*** Opening of WORKING DATA ***

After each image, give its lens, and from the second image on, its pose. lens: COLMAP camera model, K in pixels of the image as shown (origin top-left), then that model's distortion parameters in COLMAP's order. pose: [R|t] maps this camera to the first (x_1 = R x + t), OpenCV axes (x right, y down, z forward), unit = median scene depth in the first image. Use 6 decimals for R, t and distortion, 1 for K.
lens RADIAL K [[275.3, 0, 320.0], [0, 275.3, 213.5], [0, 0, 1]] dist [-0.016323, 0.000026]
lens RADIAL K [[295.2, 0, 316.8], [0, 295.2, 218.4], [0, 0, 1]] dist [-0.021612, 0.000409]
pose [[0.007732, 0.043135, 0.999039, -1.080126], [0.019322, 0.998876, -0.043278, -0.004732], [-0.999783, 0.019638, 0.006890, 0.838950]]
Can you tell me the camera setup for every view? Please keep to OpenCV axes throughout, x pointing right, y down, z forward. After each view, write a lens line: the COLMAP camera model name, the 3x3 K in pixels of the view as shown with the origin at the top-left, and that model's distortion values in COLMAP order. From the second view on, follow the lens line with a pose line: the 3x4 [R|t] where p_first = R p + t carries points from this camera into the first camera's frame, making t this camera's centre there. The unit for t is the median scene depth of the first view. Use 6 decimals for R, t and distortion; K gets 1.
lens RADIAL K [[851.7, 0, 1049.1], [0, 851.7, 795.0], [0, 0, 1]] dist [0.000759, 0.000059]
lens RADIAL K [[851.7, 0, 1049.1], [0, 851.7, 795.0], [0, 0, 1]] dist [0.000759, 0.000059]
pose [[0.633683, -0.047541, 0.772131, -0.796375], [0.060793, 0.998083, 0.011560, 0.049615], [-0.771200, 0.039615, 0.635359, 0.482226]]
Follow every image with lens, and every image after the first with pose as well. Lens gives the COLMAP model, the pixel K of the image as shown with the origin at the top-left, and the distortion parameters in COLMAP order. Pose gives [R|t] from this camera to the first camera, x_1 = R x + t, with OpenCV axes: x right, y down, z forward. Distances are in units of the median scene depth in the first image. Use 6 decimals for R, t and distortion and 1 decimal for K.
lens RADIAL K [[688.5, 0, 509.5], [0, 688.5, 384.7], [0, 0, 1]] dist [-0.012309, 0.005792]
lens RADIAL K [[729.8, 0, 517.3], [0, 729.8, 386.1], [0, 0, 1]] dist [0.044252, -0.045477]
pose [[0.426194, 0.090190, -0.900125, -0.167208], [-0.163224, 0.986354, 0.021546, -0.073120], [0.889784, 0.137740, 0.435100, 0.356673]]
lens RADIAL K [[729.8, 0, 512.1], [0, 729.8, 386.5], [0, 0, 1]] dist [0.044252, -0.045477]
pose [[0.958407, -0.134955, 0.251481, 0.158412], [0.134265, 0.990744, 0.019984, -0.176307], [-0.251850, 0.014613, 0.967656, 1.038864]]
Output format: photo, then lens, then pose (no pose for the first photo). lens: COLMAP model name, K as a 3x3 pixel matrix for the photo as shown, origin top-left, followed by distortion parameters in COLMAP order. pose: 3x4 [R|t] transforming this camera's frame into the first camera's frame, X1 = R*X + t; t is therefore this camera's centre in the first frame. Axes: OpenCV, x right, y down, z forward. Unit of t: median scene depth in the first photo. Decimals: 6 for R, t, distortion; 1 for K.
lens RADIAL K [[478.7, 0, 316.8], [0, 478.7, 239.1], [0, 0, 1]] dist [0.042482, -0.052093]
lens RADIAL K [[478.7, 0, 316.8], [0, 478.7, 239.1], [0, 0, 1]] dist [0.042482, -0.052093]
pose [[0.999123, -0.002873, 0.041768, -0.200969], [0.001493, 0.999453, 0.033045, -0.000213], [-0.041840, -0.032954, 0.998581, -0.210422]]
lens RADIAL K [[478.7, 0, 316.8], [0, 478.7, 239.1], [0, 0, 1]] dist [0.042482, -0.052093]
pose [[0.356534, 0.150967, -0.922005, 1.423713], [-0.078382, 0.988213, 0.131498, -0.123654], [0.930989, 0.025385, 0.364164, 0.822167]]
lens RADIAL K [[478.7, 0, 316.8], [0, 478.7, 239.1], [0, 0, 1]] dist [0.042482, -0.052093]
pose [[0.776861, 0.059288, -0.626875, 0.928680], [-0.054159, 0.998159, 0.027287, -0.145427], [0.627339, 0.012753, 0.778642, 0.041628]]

*** Close of WORKING DATA ***

Rewrite the records, replacing "top-left" with "upper-left" everywhere it occurs and leaving every other character unchanged.

After each image, give its lens, and from the second image on, its pose. lens: COLMAP camera model, K in pixels of the image as shown (origin upper-left), then that model's distortion parameters in COLMAP's order. pose: [R|t] maps this camera to the first (x_1 = R x + t), OpenCV axes (x right, y down, z forward), unit = median scene depth in the first image. Use 6 decimals for R, t and distortion, 1 for K.
lens RADIAL K [[275.3, 0, 320.0], [0, 275.3, 213.5], [0, 0, 1]] dist [-0.016323, 0.000026]
lens RADIAL K [[295.2, 0, 316.8], [0, 295.2, 218.4], [0, 0, 1]] dist [-0.021612, 0.000409]
pose [[0.007732, 0.043135, 0.999039, -1.080126], [0.019322, 0.998876, -0.043278, -0.004732], [-0.999783, 0.019638, 0.006890, 0.838950]]
Can you tell me the camera setup for every view? Please keep to OpenCV axes throughout, x pointing right, y down, z forward. After each view, write a lens line: the COLMAP camera model name, the 3x3 K in pixels of the view as shown with the origin at the upper-left, and that model's distortion values in COLMAP order. From the second view on, follow the lens line with a pose line: the 3x4 [R|t] where p_first = R p + t carries points from this camera into the first camera's frame, making t this camera's centre there. The unit for t is the median scene depth of the first view. Use 6 decimals for R, t and distortion; K gets 1.
lens RADIAL K [[851.7, 0, 1049.1], [0, 851.7, 795.0], [0, 0, 1]] dist [0.000759, 0.000059]
lens RADIAL K [[851.7, 0, 1049.1], [0, 851.7, 795.0], [0, 0, 1]] dist [0.000759, 0.000059]
pose [[0.633683, -0.047541, 0.772131, -0.796375], [0.060793, 0.998083, 0.011560, 0.049615], [-0.771200, 0.039615, 0.635359, 0.482226]]
Follow every image with lens, and every image after the first with pose as well. Lens gives the COLMAP model, the pixel K of the image as shown with the origin at the upper-left, and the distortion parameters in COLMAP order. Pose gives [R|t] from this camera to the first camera, x_1 = R x + t, with OpenCV axes: x right, y down, z forward. Distances are in units of the median scene depth in the first image. Use 6 decimals for R, t and distortion and 1 decimal for K.
lens RADIAL K [[688.5, 0, 509.5], [0, 688.5, 384.7], [0, 0, 1]] dist [-0.012309, 0.005792]
lens RADIAL K [[729.8, 0, 517.3], [0, 729.8, 386.1], [0, 0, 1]] dist [0.044252, -0.045477]
pose [[0.426194, 0.090190, -0.900125, -0.167208], [-0.163224, 0.986354, 0.021546, -0.073120], [0.889784, 0.137740, 0.435100, 0.356673]]
lens RADIAL K [[729.8, 0, 512.1], [0, 729.8, 386.5], [0, 0, 1]] dist [0.044252, -0.045477]
pose [[0.958407, -0.134955, 0.251481, 0.158412], [0.134265, 0.990744, 0.019984, -0.176307], [-0.251850, 0.014613, 0.967656, 1.038864]]
Output format: photo, then lens, then pose (no pose for the first photo). lens: COLMAP model name, K as a 3x3 pixel matrix for the photo as shown, origin upper-left, followed by distortion parameters in COLMAP order. pose: 3x4 [R|t] transforming this camera's frame into the first camera's frame, X1 = R*X + t; t is therefore this camera's centre in the first frame. Axes: OpenCV, x right, y down, z forward. Unit of t: median scene depth in the first photo. Decimals: 6 for R, t, distortion; 1 for K.
lens RADIAL K [[478.7, 0, 316.8], [0, 478.7, 239.1], [0, 0, 1]] dist [0.042482, -0.052093]
lens RADIAL K [[478.7, 0, 316.8], [0, 478.7, 239.1], [0, 0, 1]] dist [0.042482, -0.052093]
pose [[0.999123, -0.002873, 0.041768, -0.200969], [0.001493, 0.999453, 0.033045, -0.000213], [-0.041840, -0.032954, 0.998581, -0.210422]]
lens RADIAL K [[478.7, 0, 316.8], [0, 478.7, 239.1], [0, 0, 1]] dist [0.042482, -0.052093]
pose [[0.356534, 0.150967, -0.922005, 1.423713], [-0.078382, 0.988213, 0.131498, -0.123654], [0.930989, 0.025385, 0.364164, 0.822167]]
lens RADIAL K [[478.7, 0, 316.8], [0, 478.7, 239.1], [0, 0, 1]] dist [0.042482, -0.052093]
pose [[0.776861, 0.059288, -0.626875, 0.928680], [-0.054159, 0.998159, 0.027287, -0.145427], [0.627339, 0.012753, 0.778642, 0.041628]]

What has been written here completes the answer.